Items from a dataset:
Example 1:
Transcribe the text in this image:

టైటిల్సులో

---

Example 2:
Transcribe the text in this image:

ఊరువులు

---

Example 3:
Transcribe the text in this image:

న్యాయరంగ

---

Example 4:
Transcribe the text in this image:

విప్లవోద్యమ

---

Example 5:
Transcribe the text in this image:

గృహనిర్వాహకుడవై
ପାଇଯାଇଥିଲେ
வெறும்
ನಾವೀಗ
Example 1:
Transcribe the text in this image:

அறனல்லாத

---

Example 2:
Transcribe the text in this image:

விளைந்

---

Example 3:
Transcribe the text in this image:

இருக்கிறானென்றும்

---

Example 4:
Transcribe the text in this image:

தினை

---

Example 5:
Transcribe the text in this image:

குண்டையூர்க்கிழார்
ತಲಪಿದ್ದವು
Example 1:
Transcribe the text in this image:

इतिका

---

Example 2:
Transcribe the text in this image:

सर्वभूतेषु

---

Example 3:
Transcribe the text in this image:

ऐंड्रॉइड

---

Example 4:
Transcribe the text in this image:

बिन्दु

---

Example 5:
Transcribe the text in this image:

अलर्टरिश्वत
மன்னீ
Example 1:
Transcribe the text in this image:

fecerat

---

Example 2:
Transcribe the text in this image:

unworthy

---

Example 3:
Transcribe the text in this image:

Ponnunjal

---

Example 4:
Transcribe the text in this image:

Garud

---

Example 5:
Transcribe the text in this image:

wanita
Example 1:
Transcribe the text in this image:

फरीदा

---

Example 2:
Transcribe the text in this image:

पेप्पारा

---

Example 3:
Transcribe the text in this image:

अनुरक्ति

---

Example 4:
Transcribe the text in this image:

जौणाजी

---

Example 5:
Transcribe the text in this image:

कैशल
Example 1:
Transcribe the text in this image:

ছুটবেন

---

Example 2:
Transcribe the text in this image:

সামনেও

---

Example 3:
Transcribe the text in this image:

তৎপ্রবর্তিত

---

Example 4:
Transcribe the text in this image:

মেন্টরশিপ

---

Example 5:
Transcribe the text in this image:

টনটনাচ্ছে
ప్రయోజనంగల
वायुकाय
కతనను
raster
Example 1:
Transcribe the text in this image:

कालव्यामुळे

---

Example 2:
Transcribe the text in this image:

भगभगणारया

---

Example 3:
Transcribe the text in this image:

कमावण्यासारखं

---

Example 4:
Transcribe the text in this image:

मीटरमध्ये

*Task item*: Exact copies of every record above are required.

*Answer to the exercise*:
Example 1:
Transcribe the text in this image:

టైటిల్సులో

---

Example 2:
Transcribe the text in this image:

ఊరువులు

---

Example 3:
Transcribe the text in this image:

న్యాయరంగ

---

Example 4:
Transcribe the text in this image:

విప్లవోద్యమ

---

Example 5:
Transcribe the text in this image:

గృహనిర్వాహకుడవై
ପାଇଯାଇଥିଲେ
வெறும்
ನಾವೀಗ
Example 1:
Transcribe the text in this image:

அறனல்லாத

---

Example 2:
Transcribe the text in this image:

விளைந்

---

Example 3:
Transcribe the text in this image:

இருக்கிறானென்றும்

---

Example 4:
Transcribe the text in this image:

தினை

---

Example 5:
Transcribe the text in this image:

குண்டையூர்க்கிழார்
ತಲಪಿದ್ದವು
Example 1:
Transcribe the text in this image:

इतिका

---

Example 2:
Transcribe the text in this image:

सर्वभूतेषु

---

Example 3:
Transcribe the text in this image:

ऐंड्रॉइड

---

Example 4:
Transcribe the text in this image:

बिन्दु

---

Example 5:
Transcribe the text in this image:

अलर्टरिश्वत
மன்னீ
Example 1:
Transcribe the text in this image:

fecerat

---

Example 2:
Transcribe the text in this image:

unworthy

---

Example 3:
Transcribe the text in this image:

Ponnunjal

---

Example 4:
Transcribe the text in this image:

Garud

---

Example 5:
Transcribe the text in this image:

wanita
Example 1:
Transcribe the text in this image:

फरीदा

---

Example 2:
Transcribe the text in this image:

पेप्पारा

---

Example 3:
Transcribe the text in this image:

अनुरक्ति

---

Example 4:
Transcribe the text in this image:

जौणाजी

---

Example 5:
Transcribe the text in this image:

कैशल
Example 1:
Transcribe the text in this image:

ছুটবেন

---

Example 2:
Transcribe the text in this image:

সামনেও

---

Example 3:
Transcribe the text in this image:

তৎপ্রবর্তিত

---

Example 4:
Transcribe the text in this image:

মেন্টরশিপ

---

Example 5:
Transcribe the text in this image:

টনটনাচ্ছে
ప్రయోజనంగల
वायुकाय
కతనను
raster
Example 1:
Transcribe the text in this image:

कालव्यामुळे

---

Example 2:
Transcribe the text in this image:

भगभगणारया

---

Example 3:
Transcribe the text in this image:

कमावण्यासारखं

---

Example 4:
Transcribe the text in this image:

मीटरमध्ये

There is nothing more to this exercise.